何が起きたか
AdobeがChatGPT向けの「Adobeプラグイン」を本日から全世界で提供開始しました。ChatGPTの設定メニューからプラグインの項目に進み、Adobeのものを選んで追加すると利用できます。使い方はプロンプト欄に「@Adobe」と入力し、続けてやりたいことを書くだけです。
対象はPhotoshop、Premiere、Acrobat、Lightroom、Illustrator、InDesignを含む70本超。昨年末にOpenAIのApps SDKを使ってPhotoshop、Acrobat、Adobe Expressの3本を載せた第一弾から、クリエイティブ系のほぼ全域へと対象が広がりました。Adobeは写真の編集、マーケティング動画の作成、PDFの生成といった用途を想定しています。
Creative Cloudアカウントにログインしなくても使えますが、サインインするとセッションをまたいだ作業の保存、クラウド上のファイルへのアクセス、そしてAdobe Firefly経由での生成モデルの利用が可能になります。無料で試させて、継続利用の瞬間にアカウントへ引き込む設計です。
なぜ重要か
注目すべきは、Adobeが「OpenAIのCodex(コーディングアプリ)と、先ごろ公開されたWork suiteの中で最も力を発揮する」と説明している点です。
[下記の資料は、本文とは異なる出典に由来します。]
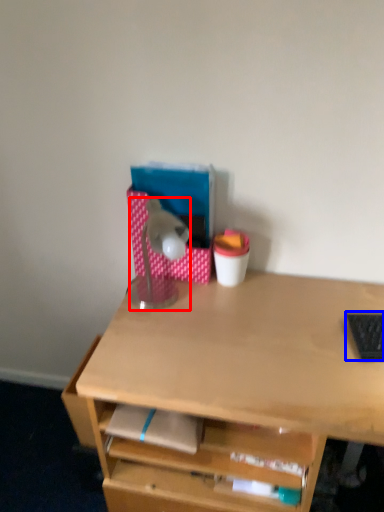
Question: Which point is closer to the camera, lamp (highlighted by a red box) or laptop keyboard (highlighted by a blue box)?

Choices:
 (A) lamp
 (B) laptop keyboard

Answer: (B)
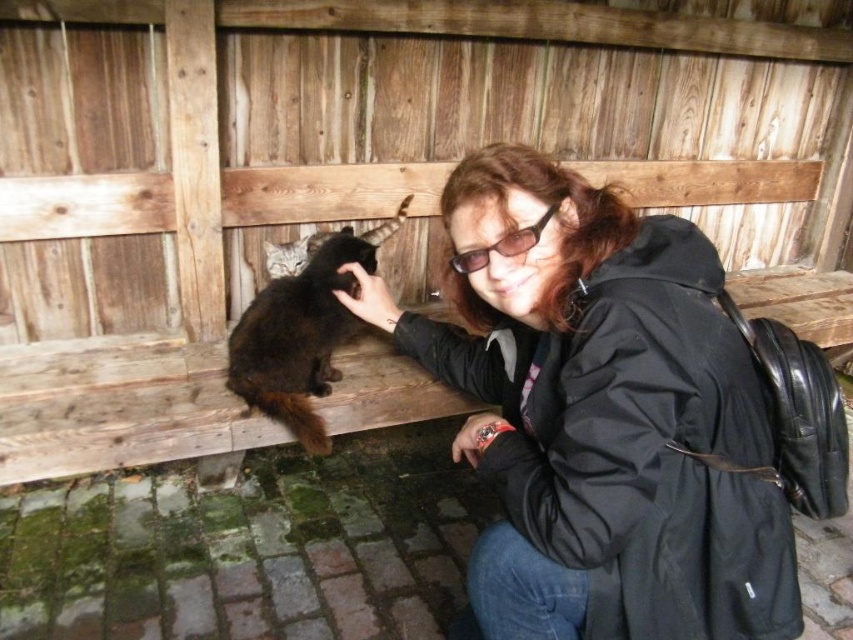
Can you confirm if black matte jacket at center is bigger than dark brown fur cat at upper left?

Yes, black matte jacket at center is bigger than dark brown fur cat at upper left.

Does black matte jacket at center appear on the left side of dark brown fur cat at upper left?

In fact, black matte jacket at center is to the right of dark brown fur cat at upper left.

Does point (503, 387) come closer to viewer compared to point (300, 424)?

Yes, point (503, 387) is in front of point (300, 424).

Find the location of a particular element. black matte jacket at center is located at coordinates (601, 413).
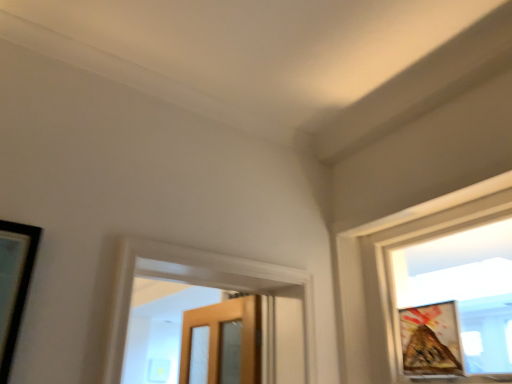
Question: In terms of width, does matte glass window at upper right look wider or thinner when compared to wooden textured picture frame at right?

Choices:
 (A) thin
 (B) wide

Answer: (B)

Question: From the image's perspective, relative to wooden textured picture frame at right, is matte glass window at upper right above or below?

Choices:
 (A) below
 (B) above

Answer: (B)

Question: From a real-world perspective, is matte glass window at upper right above or below wooden textured picture frame at right?

Choices:
 (A) above
 (B) below

Answer: (A)

Question: Which is correct: wooden textured picture frame at right is inside matte glass window at upper right, or outside of it?

Choices:
 (A) outside
 (B) inside

Answer: (B)

Question: Considering their positions, is wooden textured picture frame at right located in front of or behind matte glass window at upper right?

Choices:
 (A) front
 (B) behind

Answer: (B)

Question: In terms of width, does wooden textured picture frame at right look wider or thinner when compared to matte glass window at upper right?

Choices:
 (A) wide
 (B) thin

Answer: (B)

Question: Considering the relative positions of wooden textured picture frame at right and matte glass window at upper right in the image provided, is wooden textured picture frame at right to the left or to the right of matte glass window at upper right?

Choices:
 (A) left
 (B) right

Answer: (A)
つまりこの統合が狙っているのは、アプリを開いて手を動かすデザイナーではなく、開発や業務のワークフローの途中で画像・動画・PDFを必要とする人たちです。制作物が「作品」ではなく「工程の中間生成物」になっている層、と言い換えてもいい。
Adobe Firefly・エージェント型AI担当バイスプレジデントのForest Key氏は「クリエイティビティと生産性のためのAdobeのプロ品質のツールを、人々が働くあらゆる場所で使えるようにしたい」と述べています。同時に「ChatGPTのAdobeプラグインは、クリエイティブのプロが日々頼っている旗艦アプリの置き換えではない。プロジェクトが手作業の精度と創造的なコントロールを求める場面では、旗艦アプリのほうが深く踏み込める」とも明言しました。
「置き換えではない」という線引きの読み方
この二段構えの発言は、単なる既存顧客への配慮ではありません。Adobeは自社の価値を「ツールの機能」から「どこにいても呼び出せるインフラ」へ移そうとしており、その過程で高単価な旗艦アプリの需要を自ら削るリスクを抱えます。線引きを先に置いたのは、プラグインを「精度の要らない仕事の入口」として位置づけ、深い制作は従来アプリに残す棲み分けを宣言したものと読めます。
裏を返せば、Adobeは「精度の要らない制作仕事」がChatGPT側に流れることを前提に動き始めた、ということです。そこは既にCanvaや各種生成ツールが取りに来ている領域で、Adobeが自ら出向かなければ、対話画面という新しい入口ごと持っていかれる。プラグインの無料利用を認めているのは、その入口を押さえることを課金より優先した判断でしょう。
💼 事業会社視点:これは自社にどう効くか
影響が最初に出るのは、社内の「片手間クリエイティブ」を抱える事業部です。ECのバナー差し替え、SaaSのリリースノート図版、営業資料のPDF化——これらは外注するには小さく、専任を置くには多い、という中途半端な量で各社に滞留してきました。@Adobeと打てば70超のツールが呼べる状態は、この滞留を吸い上げます。役員が見るべき指標は「デザイン外注費」より、事業部側の担当者がバナー1本に費やす往復時間のほうです。
制作会社・受託開発にとっては、単価の低い量産案件から先に消えます。月額数十万円の「バナー・動画の運用制作」を収益の柱にしている会社は、この四半期のうちに提案内容を、精度とブランド管理が要る領域——トンマナ設計、レギュレーション策定、大量アセットの品質担保——へ寄せる必要があります。Key氏自身が「旗艦アプリは手作業の精度が要る場面で深く踏み込める」と線を引いており、そこが残る市場だと売り手側も名指ししているに等しい。
情シス・法務は別の宿題を負います。Creative Cloudにログインせず使えるということは、社員が個人のChatGPTアカウントで社内画像を扱う経路が今日から開いたということです。Firefly経由の生成物の商用利用可否と併せて、シャドーIT前提のルール整備を後追いにしないことが実務上の急所になります。